Namespace entries by adapter spec when LoRA is in play (KV computed under one adapter must not seed another’s prefill).

import { saveKvCache, loadKvCache } from "./src/kv-store";
saveKvCache("/tmp/prefix.kv", tokens, caches); // page-aligned file
const { tokens, caches, mmap } = loadKvCache("/tmp/prefix.kv", model as Gemma4Model);
// reload is a zero-copy MAP_PRIVATE mmap straight to the GPU (~1 ms);
// keep `mmap` referenced as long as the caches live
// Note: loadKvCache is typed to accept Gemma4Model, but only uses model.layers.length
// at runtime — a cast from RuntimeModel is safe for any model that has a layers array.

Quantized caches are not persistable yet (documented gap).

Registry + fit (model discovery and memory math)

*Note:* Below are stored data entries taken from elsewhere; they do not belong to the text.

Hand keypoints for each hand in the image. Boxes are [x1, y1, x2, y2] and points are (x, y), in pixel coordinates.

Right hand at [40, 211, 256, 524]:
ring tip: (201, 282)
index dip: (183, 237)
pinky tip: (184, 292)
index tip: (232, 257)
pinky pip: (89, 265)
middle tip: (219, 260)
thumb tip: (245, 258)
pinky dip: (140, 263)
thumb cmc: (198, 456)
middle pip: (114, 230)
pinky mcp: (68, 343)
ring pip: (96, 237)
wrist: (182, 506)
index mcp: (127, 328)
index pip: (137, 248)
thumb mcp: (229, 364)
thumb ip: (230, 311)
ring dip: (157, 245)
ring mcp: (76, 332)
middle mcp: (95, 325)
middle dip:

Section titled “Registry + fit (model discovery and memory math)”
import { Registry, fit, skuMatrix } from "mlx-bun";
const reg = new Registry(); // bun:sqlite, scans the HF cache
await reg.scan();
const m = reg.resolve("12B"); // unique-match query, throws on ambiguity
const report = fit(await loadModelConfig(m.path), m.sizeBytes, 8192,
undefined, undefined, m.expertsBytes);
// report: { fits, maxSafeContext, predictedDecodeTps, kvBytes, … }

fit is calibrated per chip family (MoE-aware: decode reads active experts only). The server uses it for admission; mlx-bun fit <query> is the CLI face.

import { AdapterManager } from "./src/lora";
const adapters = new AdapterManager(model);
await adapters.mount("upper", "/path/to/adapter-dir"); // all-or-nothing validation
const gen = generate(model, promptIds, { adapters: ["upper"] });

Mount N adapters on one base; selection is per-generation; an unselected adapter costs nothing; base logits are byte-identical after any amount of switching.

  • MlxArray wrappers have explicit .dispose() with a FinalizationRegistry backstop — dispose what you create in hot paths.
  • Caches you own (from model.makeCache() outside the prompt cache): dispose each via c.dispose() when done.
  • GPU OOM is uncatchable (mlx throws from a Metal completion handler → process death). Use fit/admission before generating, not try/catch around it.
  • Never read a typed array that native code wrote in a hot path; use the read.* helpers (bun#32054 — see PLAN-archive.md Phase 4 findings).